Smith flies in to pick me up within twenty minutes of my call. I don’t wait to get back before I start making more.
First I call Mark Stilson, pass along the Nomads’ tales of mystery dust and lightning storms, tell them to try looking in Coprates. Then I send a message out to General Richards.
“If we can get eyes in orbit, maybe you can read this thing from above,” I tell him after I repeat the story. “We need to look for a weather anomaly, probably with a serious EM signature.” And now I’m suddenly hoping they
decided to send satellite weapons as well as satellite eyes and ears.
One more call I need to make. But then I decide to do it in person—I ask Smith if he’s got fuel to make it to Melas Three.
Buried (like it was actually designed to be), the base looks like a cross-shape of square stepping stones in the regolith: six landing pads, with the much smaller rectangular bunker of the Ops Tower poking just above ground on the long stem of the cross. Lisa gives us Pad 2, one of the two closest to Ops, and the elevator starts lowering us underground as soon as we’ve touched down on the pad deck. Down inside the bay, things look very much like they did pre-Apocalypse. Everything mostly works. The shutters close above us, the spots light up the square cavern of the bay, compressors cycle in some thicker atmosphere, deck grunts pull us fuel lines to get the ship ready to launch again as soon as needed, and one of Morales’ crew chiefs starts the routine checks.

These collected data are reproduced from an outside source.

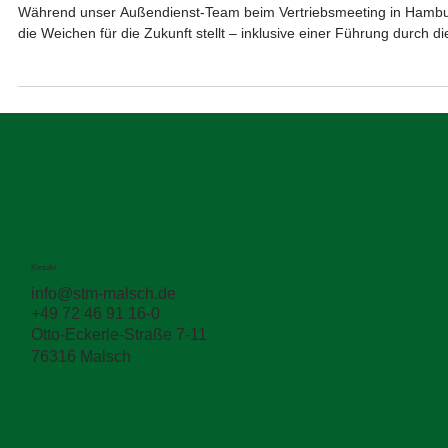
STM unterwegs – doppelt stark!
Während unser Außendienst-Team beim Vertriebsmeeting in Hamb
die Weichen für die Zukunft stellt – inklusive einer Führung durch die
Kontakt
info@stm-malsch.de
+49 72 46 91 16-0
Otto-Eckerle-Straße 7-11
76316 Malsch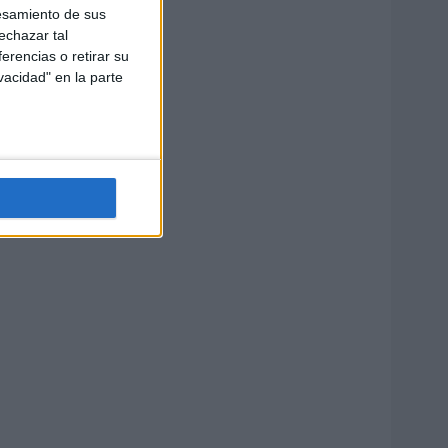
esamiento de sus
echazar tal
erencias o retirar su
vacidad" en la parte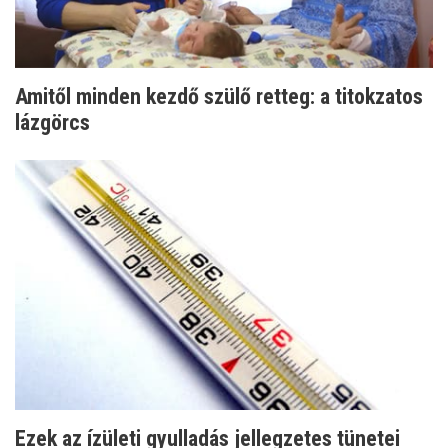
Amitől minden kezdő szülő retteg: a titokzatos
lázgörcs
Ezek az ízületi gyulladás jellegzetes tünetei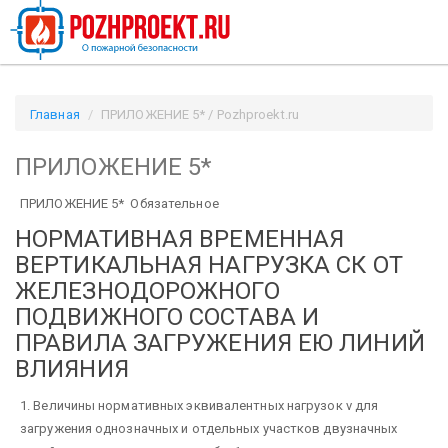
Главная
ПРИЛОЖЕНИЕ 5* / Pozhproekt.ru
ПРИЛОЖЕНИЕ 5*
ПРИЛОЖЕНИЕ 5* Обязательное
НОРМАТИВНАЯ ВРЕМЕННАЯ
ВЕРТИКАЛЬНАЯ НАГРУЗКА СК ОТ
ЖЕЛЕЗНОДОРОЖНОГО
ПОДВИЖНОГО СОСТАВА И
ПРАВИЛА ЗАГРУЖЕНИЯ ЕЮ ЛИНИЙ
ВЛИЯНИЯ
1. Величины нормативных эквивалентных нагрузок v для
загружения однозначных и отдельных участков двузначных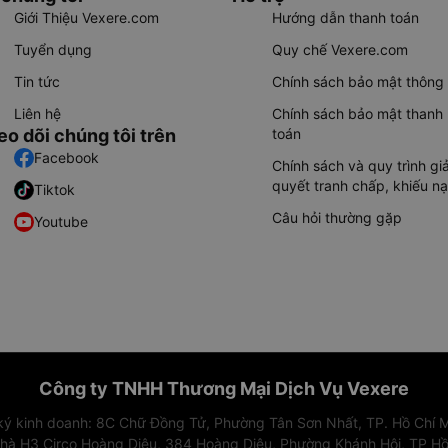
Giới Thiệu Vexere.com
Hướng dẫn thanh toán
Tuyển dụng
Quy chế Vexere.com
Tin tức
Chính sách bảo mật thông 
Liên hệ
Chính sách bảo mật thanh
eo dõi chúng tôi trên
toán
Facebook
Chính sách và quy trình giả
quyết tranh chấp, khiếu nạ
Tiktok
Câu hỏi thường gặp
Youtube
Công ty TNHH Thương Mại Dịch Vụ Vexere
 ký kinh doanh: 8C Chữ Đồng Tử, Phường Tân Sơn Nhất, TP. Hồ Chí M
nhà H3 Circo Hoàng Diệu, 384 Hoàng Diệu, Phường Khánh Hội, TP Hồ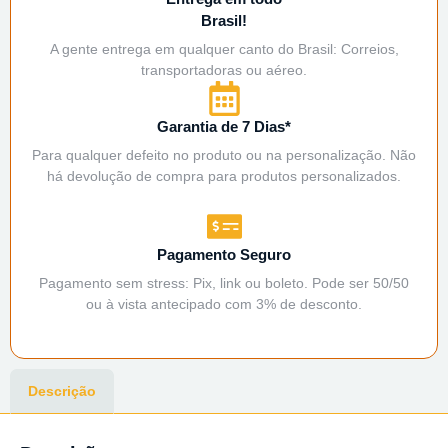
Brasil!
A gente entrega em qualquer canto do Brasil: Correios,
transportadoras ou aéreo.
Garantia de 7 Dias*
Para qualquer defeito no produto ou na personalização. Não
há devolução de compra para produtos personalizados.
Pagamento Seguro
Pagamento sem stress: Pix, link ou boleto. Pode ser 50/50
ou à vista antecipado com 3% de desconto.
Descrição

What I can’t see from here is our most pressing problem: the other five launch bays are all empty, except for two gutted wrecks that Morales still hasn’t managed to get flying (she had to leave that project to the team she left onsite when she went back to Melas Two to try to work any kind of miracle with the scrap Chang left us with).
I’ve considered re-enacting the “Croatoan” protocol: abandoning the base, sealing it back up, because we’re just spread too thin. One flying ship between two sites, and this base still doesn’t have any ground-based defenses except a platoon of troopers. I’m honestly afraid Aziz could overrun us if he knew how badly we got hurt. Chang easily could. And that means I’m leaving the nearly one hundred people stationed here to a likely massacre (including Lisa), for the sake of what’s become a mostly useless facility: an unarmed airbase without aircraft.
But now I may need some kind of eyes out here.
We climb up three decks from the bay level to ground level. Lisa meets us on the other side of the A-Deck airlock hatch. She doesn’t quite mask her annoyance when she sees I’ve got Sakina with me, though it shouldn’t be any surprise by now (especially since she knows I’ve just had an informal summit with the leaders of two Nomad factions). So Sakina gets ignored as Lisa leads us down the corridor to Ops.